▶ _EXERCISE_: Please return each of the entries that follow, unchanged in every word.

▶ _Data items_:

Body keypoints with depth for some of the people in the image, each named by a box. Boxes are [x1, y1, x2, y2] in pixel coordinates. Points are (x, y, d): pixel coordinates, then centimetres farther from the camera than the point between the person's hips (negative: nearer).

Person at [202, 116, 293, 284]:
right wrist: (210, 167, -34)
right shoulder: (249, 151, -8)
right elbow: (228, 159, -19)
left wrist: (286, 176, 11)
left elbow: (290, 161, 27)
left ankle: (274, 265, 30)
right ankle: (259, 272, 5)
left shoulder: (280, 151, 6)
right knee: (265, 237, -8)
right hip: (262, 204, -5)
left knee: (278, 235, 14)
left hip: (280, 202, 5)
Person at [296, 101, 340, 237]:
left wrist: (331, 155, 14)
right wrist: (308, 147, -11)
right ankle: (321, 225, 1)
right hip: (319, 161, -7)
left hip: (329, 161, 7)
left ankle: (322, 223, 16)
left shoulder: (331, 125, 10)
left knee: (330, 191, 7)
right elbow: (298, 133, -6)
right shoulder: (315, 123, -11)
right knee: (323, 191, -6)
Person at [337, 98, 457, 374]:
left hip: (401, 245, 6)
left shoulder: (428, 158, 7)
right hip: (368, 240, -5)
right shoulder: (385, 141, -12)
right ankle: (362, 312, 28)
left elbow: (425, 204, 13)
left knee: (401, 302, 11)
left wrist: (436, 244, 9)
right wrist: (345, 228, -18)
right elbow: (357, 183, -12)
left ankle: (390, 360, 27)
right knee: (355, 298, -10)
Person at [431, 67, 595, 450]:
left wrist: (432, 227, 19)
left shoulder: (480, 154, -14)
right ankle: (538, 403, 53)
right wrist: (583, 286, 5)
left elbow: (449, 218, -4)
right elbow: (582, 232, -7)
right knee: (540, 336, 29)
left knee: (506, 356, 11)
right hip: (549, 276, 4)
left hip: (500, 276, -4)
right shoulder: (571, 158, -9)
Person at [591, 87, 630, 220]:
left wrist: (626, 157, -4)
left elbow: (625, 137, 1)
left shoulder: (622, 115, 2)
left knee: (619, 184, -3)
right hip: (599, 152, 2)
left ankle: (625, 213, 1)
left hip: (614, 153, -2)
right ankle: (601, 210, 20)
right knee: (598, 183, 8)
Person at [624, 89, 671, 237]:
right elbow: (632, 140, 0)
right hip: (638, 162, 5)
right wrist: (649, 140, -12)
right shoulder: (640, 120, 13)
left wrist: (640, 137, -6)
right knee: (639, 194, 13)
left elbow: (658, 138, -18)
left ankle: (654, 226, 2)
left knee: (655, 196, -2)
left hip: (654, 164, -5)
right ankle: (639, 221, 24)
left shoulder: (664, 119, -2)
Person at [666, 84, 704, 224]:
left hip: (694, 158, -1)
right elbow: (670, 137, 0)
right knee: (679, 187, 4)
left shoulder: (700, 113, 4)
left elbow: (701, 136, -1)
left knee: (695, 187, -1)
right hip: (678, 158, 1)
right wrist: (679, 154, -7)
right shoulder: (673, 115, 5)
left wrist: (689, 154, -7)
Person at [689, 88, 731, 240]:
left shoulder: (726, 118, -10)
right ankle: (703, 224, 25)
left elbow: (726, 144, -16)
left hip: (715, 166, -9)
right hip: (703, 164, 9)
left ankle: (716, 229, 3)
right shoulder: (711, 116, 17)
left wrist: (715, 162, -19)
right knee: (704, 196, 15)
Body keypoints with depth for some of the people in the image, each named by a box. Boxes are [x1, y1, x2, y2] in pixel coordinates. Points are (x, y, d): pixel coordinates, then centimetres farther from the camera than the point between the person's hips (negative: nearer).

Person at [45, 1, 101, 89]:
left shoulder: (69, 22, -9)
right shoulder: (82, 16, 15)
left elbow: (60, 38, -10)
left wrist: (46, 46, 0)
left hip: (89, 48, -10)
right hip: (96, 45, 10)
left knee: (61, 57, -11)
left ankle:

▶ _SOLUTION_:
Body keypoints with depth for some of the people in the image, each named by a box. Boxes are [x1, y1, x2, y2] in pixel coordinates. Points are (x, y, d): pixel coordinates, then centimetres farther from the camera than the point between the person's hips (negative: nearer).

Person at [202, 116, 293, 284]:
right wrist: (210, 167, -34)
right shoulder: (249, 151, -8)
right elbow: (228, 159, -19)
left wrist: (286, 176, 11)
left elbow: (290, 161, 27)
left ankle: (274, 265, 30)
right ankle: (259, 272, 5)
left shoulder: (280, 151, 6)
right knee: (265, 237, -8)
right hip: (262, 204, -5)
left knee: (278, 235, 14)
left hip: (280, 202, 5)
Person at [296, 101, 340, 237]:
left wrist: (331, 155, 14)
right wrist: (308, 147, -11)
right ankle: (321, 225, 1)
right hip: (319, 161, -7)
left hip: (329, 161, 7)
left ankle: (322, 223, 16)
left shoulder: (331, 125, 10)
left knee: (330, 191, 7)
right elbow: (298, 133, -6)
right shoulder: (315, 123, -11)
right knee: (323, 191, -6)
Person at [337, 98, 457, 374]:
left hip: (401, 245, 6)
left shoulder: (428, 158, 7)
right hip: (368, 240, -5)
right shoulder: (385, 141, -12)
right ankle: (362, 312, 28)
left elbow: (425, 204, 13)
left knee: (401, 302, 11)
left wrist: (436, 244, 9)
right wrist: (345, 228, -18)
right elbow: (357, 183, -12)
left ankle: (390, 360, 27)
right knee: (355, 298, -10)
Person at [431, 67, 595, 450]:
left wrist: (432, 227, 19)
left shoulder: (480, 154, -14)
right ankle: (538, 403, 53)
right wrist: (583, 286, 5)
left elbow: (449, 218, -4)
right elbow: (582, 232, -7)
right knee: (540, 336, 29)
left knee: (506, 356, 11)
right hip: (549, 276, 4)
left hip: (500, 276, -4)
right shoulder: (571, 158, -9)
Person at [591, 87, 630, 220]:
left wrist: (626, 157, -4)
left elbow: (625, 137, 1)
left shoulder: (622, 115, 2)
left knee: (619, 184, -3)
right hip: (599, 152, 2)
left ankle: (625, 213, 1)
left hip: (614, 153, -2)
right ankle: (601, 210, 20)
right knee: (598, 183, 8)
Person at [624, 89, 671, 237]:
right elbow: (632, 140, 0)
right hip: (638, 162, 5)
right wrist: (649, 140, -12)
right shoulder: (640, 120, 13)
left wrist: (640, 137, -6)
right knee: (639, 194, 13)
left elbow: (658, 138, -18)
left ankle: (654, 226, 2)
left knee: (655, 196, -2)
left hip: (654, 164, -5)
right ankle: (639, 221, 24)
left shoulder: (664, 119, -2)
Person at [666, 84, 704, 224]:
left hip: (694, 158, -1)
right elbow: (670, 137, 0)
right knee: (679, 187, 4)
left shoulder: (700, 113, 4)
left elbow: (701, 136, -1)
left knee: (695, 187, -1)
right hip: (678, 158, 1)
right wrist: (679, 154, -7)
right shoulder: (673, 115, 5)
left wrist: (689, 154, -7)
Person at [689, 88, 731, 240]:
left shoulder: (726, 118, -10)
right ankle: (703, 224, 25)
left elbow: (726, 144, -16)
left hip: (715, 166, -9)
right hip: (703, 164, 9)
left ankle: (716, 229, 3)
right shoulder: (711, 116, 17)
left wrist: (715, 162, -19)
right knee: (704, 196, 15)
Body keypoints with depth for some of the people in the image, each named by a box. Boxes are [x1, y1, x2, y2] in pixel coordinates. Points are (x, y, d): pixel coordinates, then centimetres farther from the camera than the point between the person's hips (negative: nearer).

Person at [45, 1, 101, 89]:
left shoulder: (69, 22, -9)
right shoulder: (82, 16, 15)
left elbow: (60, 38, -10)
left wrist: (46, 46, 0)
left hip: (89, 48, -10)
right hip: (96, 45, 10)
left knee: (61, 57, -11)
left ankle:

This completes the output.